Глиняный папуас (сборник) - Геннадий Гор 13 стр.


— Витька прав, если идет речь о Земле. Но ведь я с другой планеты. Ясно?

— Ясно. Но разве у вас не одна истина, а много?

— Разумеется, одна. Я не о том тебе говорю. Я говорю, что наша наука намного старше вашей и знает об окружающем мире немножко больше вашей.

Меня эти слова, конечно, смутили. Кому охота признаться. что мы отстаем. И я сказал:

— А так ли это?

— Если бы это было не так, — сказал он, — то я не стоял бы сейчас перед тобой. Я ведь на много миллионов лет не только тебя старше, но и всего человечества. Понятно?

— Это почти понятно. Но непонятно, почему ты так похож на меня и даже костюм на тебе мой, тот, что моя мать на прошлой неделе отдала в химчистку.

Мальчик усмехнулся.

— Уж не думаешь ли ты, — спросил он, — что твоя мать потеряла квитанцию, а я нашел и по ней получил?

— Не думаю, — ответил я. — Мать моя никогда ничего не теряет. А кроме того, там, кажется, спрашивают и паспорт. Заведующая очень недоверчивая.

Я еще раз посмотрел на него и на костюм. Костюм был точно такой же, как мой, только чище. И я подумал, что там, в химчистке, не могли так быстро выполнить заказ, мать ведь ворчала, что он там пролежит две недели, ожидая очереди.

Странно все это было, очень странно. И я повторил свой вопрос:

— Откуда у нас с тобой такое сходство?

— Ты находишь, что большое?

— Огромное, — ответил я. — А если не веришь, спроси Громова. И костюм на тебе мой.

Он посмотрел на свой, то есть на мой, костюм и улыбнулся, как обычно улыбаюсь я, чуточку растерянно.

— Костюм-то я мог взять в химчистке на время, воспользовавшись знакомством, а вот твою внешность как я мог заимствовать, не знаешь?

— Не знаю. И удивляюсь. Наверное, Громов тоже не знает.

— Знаю, — сказал Громов. — Это все наука и техника.

— Какая наука? Наша?

— Нет, пока еще не наша. А с другой планеты.

— И все равно непонятно, — сказал я. — Во-первых, на другой планете меня не знают. А во-вторых, корабль прилетел и улетел обратно в меловой период, а я родился в 1952 году.

— А это точно? — спросил мальчик. — Ты не ошибаешься?

— Не ошибаюсь, — сказал я. — Видел в документе. И кроме того, каждый год празднуют мое рождение. В этом году хочу Громова пригласить. А если ты не откажешься, то и тебя.

— Я не могу, — сказал с грустью мальчик.

— Почему?

— Исследователи не разрешают.
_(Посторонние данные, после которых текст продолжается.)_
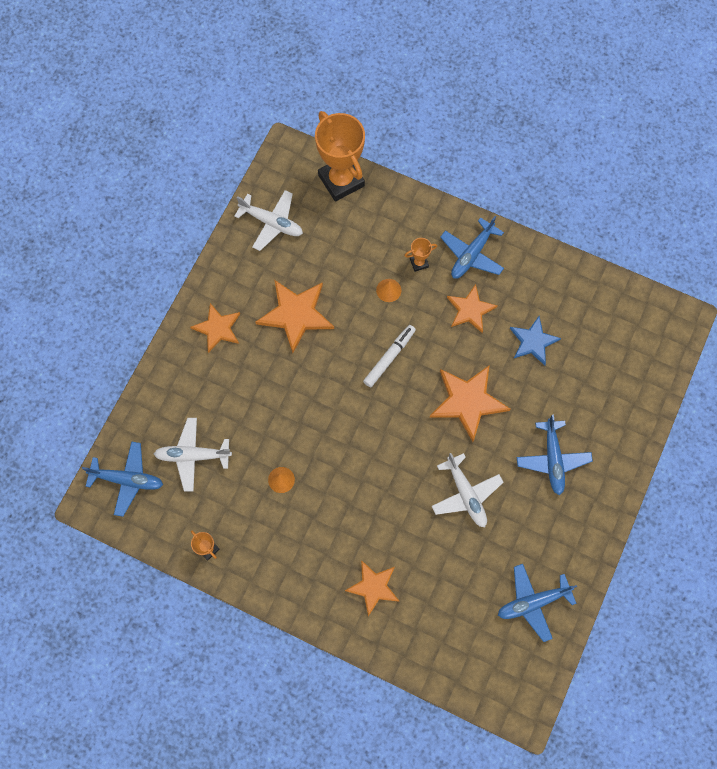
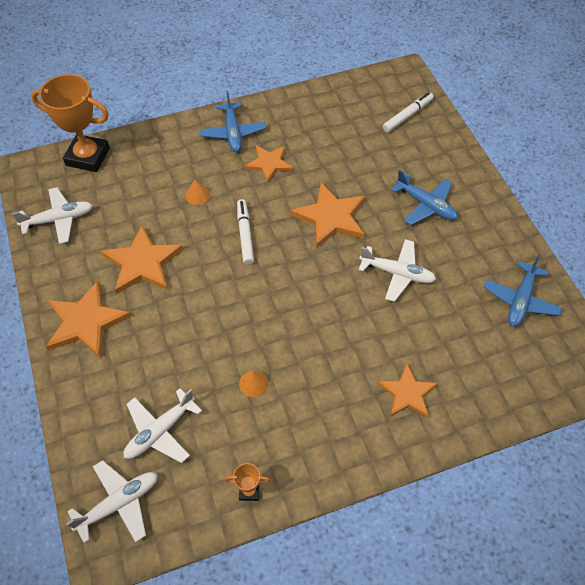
camera: 45 degrees left, 15 degrees down
blue plane [82,441,163,517] -> white plane [66,460,158,543]
orange star [190,303,240,353] -> orange star [46,281,131,358], size x1.53
orange trophy [404,238,437,272] -> none
blue star [510,316,561,365] -> none
none -> white marker [383,92,434,132]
А кроме того, душа не лежит. Представляешь, если бы я отмечал все дни рождения, сколько бы их накопилось с мелового периода.

Я невольно прикусил себе язык. Бестактно было затевать разговор на эту тему. Недаром Громов чуть заметно толкнул меня локтем.

Он еще раз толкнул меня локтем, а потом шепнул:

— На сегодня хватит. Пойдем. Больше нельзя.

Мне очень хотелось задержаться в кабинете и узнать то, чего я узнать не успел, но я постеснялся. И мы с Громовым вышли из кабинета, а мальчик остался там рядом со стеллажами, письменным столом и портретом великого русского путешественника Пржевальского.

Когда мы прошли коридор и оказались в бывшей детской, я вдруг сообразил, что, в сущности, ничего не узнал и даже не выяснил, почему на мальчике был мой костюм.

Насчет костюма с Громовым говорить было как-то неловко. Да и черт с ним, с костюмом. Я его, по правде говоря, не любил и хотел даже, чтобы он побыстрее износился после химчистки. После чистки вещи всегда быстрее изнашиваются.

Наше сходство с мальчиком — это совсем другое дело. О сходстве нужно немедленно узнать.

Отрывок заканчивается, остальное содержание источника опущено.